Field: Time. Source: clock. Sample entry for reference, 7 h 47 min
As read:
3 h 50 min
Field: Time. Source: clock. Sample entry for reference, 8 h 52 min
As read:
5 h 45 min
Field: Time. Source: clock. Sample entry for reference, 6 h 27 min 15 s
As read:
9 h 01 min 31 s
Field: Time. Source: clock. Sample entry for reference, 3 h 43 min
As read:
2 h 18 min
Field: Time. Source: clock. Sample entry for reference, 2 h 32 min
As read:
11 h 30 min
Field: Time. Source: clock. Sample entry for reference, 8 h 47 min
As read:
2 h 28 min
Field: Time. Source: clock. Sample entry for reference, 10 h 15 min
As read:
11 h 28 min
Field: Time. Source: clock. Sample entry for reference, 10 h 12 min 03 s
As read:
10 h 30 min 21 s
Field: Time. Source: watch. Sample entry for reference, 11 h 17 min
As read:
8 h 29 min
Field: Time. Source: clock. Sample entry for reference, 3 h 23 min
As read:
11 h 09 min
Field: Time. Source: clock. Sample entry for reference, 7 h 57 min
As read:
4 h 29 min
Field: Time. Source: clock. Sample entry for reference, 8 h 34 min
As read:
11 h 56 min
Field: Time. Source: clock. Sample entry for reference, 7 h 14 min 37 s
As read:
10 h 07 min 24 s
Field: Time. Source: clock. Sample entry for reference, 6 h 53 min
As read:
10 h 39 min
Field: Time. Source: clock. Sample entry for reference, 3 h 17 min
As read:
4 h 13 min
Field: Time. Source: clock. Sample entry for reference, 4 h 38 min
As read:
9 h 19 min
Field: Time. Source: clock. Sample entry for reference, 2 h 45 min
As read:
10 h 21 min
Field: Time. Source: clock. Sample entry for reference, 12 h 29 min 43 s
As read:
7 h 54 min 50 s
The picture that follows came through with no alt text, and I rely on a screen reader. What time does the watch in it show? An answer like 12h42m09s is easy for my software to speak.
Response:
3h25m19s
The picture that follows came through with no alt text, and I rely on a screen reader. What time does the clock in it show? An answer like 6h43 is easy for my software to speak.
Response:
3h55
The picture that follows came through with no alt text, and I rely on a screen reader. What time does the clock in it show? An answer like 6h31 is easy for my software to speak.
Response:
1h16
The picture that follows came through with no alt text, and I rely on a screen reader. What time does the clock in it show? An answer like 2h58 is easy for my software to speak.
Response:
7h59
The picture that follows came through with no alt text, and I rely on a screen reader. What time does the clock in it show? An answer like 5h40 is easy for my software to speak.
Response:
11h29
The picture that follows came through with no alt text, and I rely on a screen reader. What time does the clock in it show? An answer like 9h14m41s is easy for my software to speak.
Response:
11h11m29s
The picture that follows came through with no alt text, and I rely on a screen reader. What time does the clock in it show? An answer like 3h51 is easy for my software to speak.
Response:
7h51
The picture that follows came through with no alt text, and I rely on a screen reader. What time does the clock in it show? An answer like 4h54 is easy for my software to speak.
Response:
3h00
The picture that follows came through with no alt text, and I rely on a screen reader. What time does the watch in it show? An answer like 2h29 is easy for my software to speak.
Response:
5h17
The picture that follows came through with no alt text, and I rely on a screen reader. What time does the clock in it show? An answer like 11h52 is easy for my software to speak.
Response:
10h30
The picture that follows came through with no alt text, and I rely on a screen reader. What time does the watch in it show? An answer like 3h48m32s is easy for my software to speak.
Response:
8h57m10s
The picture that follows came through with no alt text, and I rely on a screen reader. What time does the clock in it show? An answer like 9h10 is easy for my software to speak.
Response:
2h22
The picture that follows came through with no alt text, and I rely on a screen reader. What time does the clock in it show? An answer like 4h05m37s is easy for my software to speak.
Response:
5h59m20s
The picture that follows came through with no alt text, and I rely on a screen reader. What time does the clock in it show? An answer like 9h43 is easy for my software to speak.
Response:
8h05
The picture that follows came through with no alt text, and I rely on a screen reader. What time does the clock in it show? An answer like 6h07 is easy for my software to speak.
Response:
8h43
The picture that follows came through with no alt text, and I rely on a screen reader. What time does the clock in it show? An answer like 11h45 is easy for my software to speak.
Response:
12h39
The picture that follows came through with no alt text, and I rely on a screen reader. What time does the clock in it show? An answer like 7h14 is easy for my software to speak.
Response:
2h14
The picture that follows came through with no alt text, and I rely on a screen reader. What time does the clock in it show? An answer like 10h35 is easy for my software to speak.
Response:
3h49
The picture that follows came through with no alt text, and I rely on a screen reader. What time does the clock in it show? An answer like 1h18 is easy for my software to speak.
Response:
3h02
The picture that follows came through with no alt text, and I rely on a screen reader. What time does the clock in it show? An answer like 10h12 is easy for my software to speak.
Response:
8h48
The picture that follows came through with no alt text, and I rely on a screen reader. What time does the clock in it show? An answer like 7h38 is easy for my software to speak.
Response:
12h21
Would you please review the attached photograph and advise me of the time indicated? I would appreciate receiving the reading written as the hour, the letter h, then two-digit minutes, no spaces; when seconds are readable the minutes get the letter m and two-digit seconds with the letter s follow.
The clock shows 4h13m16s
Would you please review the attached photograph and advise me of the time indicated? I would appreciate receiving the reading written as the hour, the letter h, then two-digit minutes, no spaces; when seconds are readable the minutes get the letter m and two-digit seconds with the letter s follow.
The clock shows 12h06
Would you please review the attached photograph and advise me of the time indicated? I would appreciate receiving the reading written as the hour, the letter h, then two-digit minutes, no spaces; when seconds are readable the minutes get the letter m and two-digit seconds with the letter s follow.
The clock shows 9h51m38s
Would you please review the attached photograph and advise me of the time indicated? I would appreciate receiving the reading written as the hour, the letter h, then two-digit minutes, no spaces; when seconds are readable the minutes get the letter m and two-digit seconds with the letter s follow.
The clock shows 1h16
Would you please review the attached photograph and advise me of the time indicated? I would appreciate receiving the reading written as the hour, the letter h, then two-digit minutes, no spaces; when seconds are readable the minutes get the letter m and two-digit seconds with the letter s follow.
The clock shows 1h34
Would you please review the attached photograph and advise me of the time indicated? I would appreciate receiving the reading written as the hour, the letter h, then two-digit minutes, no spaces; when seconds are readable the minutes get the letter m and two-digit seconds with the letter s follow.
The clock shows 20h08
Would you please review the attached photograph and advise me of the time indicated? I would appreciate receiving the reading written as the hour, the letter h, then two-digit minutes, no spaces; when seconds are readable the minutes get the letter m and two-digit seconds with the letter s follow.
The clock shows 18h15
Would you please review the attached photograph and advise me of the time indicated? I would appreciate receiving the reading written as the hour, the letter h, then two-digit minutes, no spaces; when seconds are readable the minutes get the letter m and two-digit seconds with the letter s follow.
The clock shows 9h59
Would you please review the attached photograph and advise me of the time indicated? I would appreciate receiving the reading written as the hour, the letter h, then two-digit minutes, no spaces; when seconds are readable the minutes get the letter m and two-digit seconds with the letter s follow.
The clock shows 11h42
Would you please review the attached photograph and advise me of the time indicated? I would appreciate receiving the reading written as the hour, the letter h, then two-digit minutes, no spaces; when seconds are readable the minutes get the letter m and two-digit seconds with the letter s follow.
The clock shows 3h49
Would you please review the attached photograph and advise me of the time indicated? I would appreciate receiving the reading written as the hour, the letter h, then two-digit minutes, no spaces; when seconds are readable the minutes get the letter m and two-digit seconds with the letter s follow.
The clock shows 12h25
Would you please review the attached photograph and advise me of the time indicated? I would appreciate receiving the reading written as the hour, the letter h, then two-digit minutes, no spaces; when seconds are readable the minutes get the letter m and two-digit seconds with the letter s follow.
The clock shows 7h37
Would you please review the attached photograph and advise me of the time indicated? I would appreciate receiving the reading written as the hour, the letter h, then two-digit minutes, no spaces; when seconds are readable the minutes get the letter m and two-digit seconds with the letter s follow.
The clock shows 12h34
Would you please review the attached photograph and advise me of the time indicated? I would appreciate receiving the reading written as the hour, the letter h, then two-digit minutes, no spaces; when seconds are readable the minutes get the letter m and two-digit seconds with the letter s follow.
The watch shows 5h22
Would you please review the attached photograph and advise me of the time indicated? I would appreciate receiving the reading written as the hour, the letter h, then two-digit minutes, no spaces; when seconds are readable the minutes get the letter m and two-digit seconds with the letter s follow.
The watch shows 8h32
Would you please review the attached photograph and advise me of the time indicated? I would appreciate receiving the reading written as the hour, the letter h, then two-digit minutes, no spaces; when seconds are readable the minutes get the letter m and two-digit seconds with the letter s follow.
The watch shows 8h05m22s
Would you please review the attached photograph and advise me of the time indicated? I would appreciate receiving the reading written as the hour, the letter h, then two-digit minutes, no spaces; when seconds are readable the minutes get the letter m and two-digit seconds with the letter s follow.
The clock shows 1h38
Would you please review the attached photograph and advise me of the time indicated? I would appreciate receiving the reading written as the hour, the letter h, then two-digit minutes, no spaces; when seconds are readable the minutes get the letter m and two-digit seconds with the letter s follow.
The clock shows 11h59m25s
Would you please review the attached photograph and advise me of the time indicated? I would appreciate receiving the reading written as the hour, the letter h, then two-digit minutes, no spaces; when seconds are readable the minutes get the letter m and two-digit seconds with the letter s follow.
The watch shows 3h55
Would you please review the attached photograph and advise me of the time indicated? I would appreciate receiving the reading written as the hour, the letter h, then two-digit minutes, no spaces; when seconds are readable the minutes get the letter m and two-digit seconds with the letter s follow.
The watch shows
━━━
_WORK TO BE COMPLETED_
Retype the stretch of the listing from its start through the line containing "10 h 21 min", both ends included, reproducing each line exactly.

_ANSWER FOR THE TASK_
Field: Time. Source: clock. Sample entry for reference, 7 h 47 min
As read:
3 h 50 min
Field: Time. Source: clock. Sample entry for reference, 8 h 52 min
As read:
5 h 45 min
Field: Time. Source: clock. Sample entry for reference, 6 h 27 min 15 s
As read:
9 h 01 min 31 s
Field: Time. Source: clock. Sample entry for reference, 3 h 43 min
As read:
2 h 18 min
Field: Time. Source: clock. Sample entry for reference, 2 h 32 min
As read:
11 h 30 min
Field: Time. Source: clock. Sample entry for reference, 8 h 47 min
As read:
2 h 28 min
Field: Time. Source: clock. Sample entry for reference, 10 h 15 min
As read:
11 h 28 min
Field: Time. Source: clock. Sample entry for reference, 10 h 12 min 03 s
As read:
10 h 30 min 21 s
Field: Time. Source: watch. Sample entry for reference, 11 h 17 min
As read:
8 h 29 min
Field: Time. Source: clock. Sample entry for reference, 3 h 23 min
As read:
11 h 09 min
Field: Time. Source: clock. Sample entry for reference, 7 h 57 min
As read:
4 h 29 min
Field: Time. Source: clock. Sample entry for reference, 8 h 34 min
As read:
11 h 56 min
Field: Time. Source: clock. Sample entry for reference, 7 h 14 min 37 s
As read:
10 h 07 min 24 s
Field: Time. Source: clock. Sample entry for reference, 6 h 53 min
As read:
10 h 39 min
Field: Time. Source: clock. Sample entry for reference, 3 h 17 min
As read:
4 h 13 min
Field: Time. Source: clock. Sample entry for reference, 4 h 38 min
As read:
9 h 19 min
Field: Time. Source: clock. Sample entry for reference, 2 h 45 min
As read:
10 h 21 min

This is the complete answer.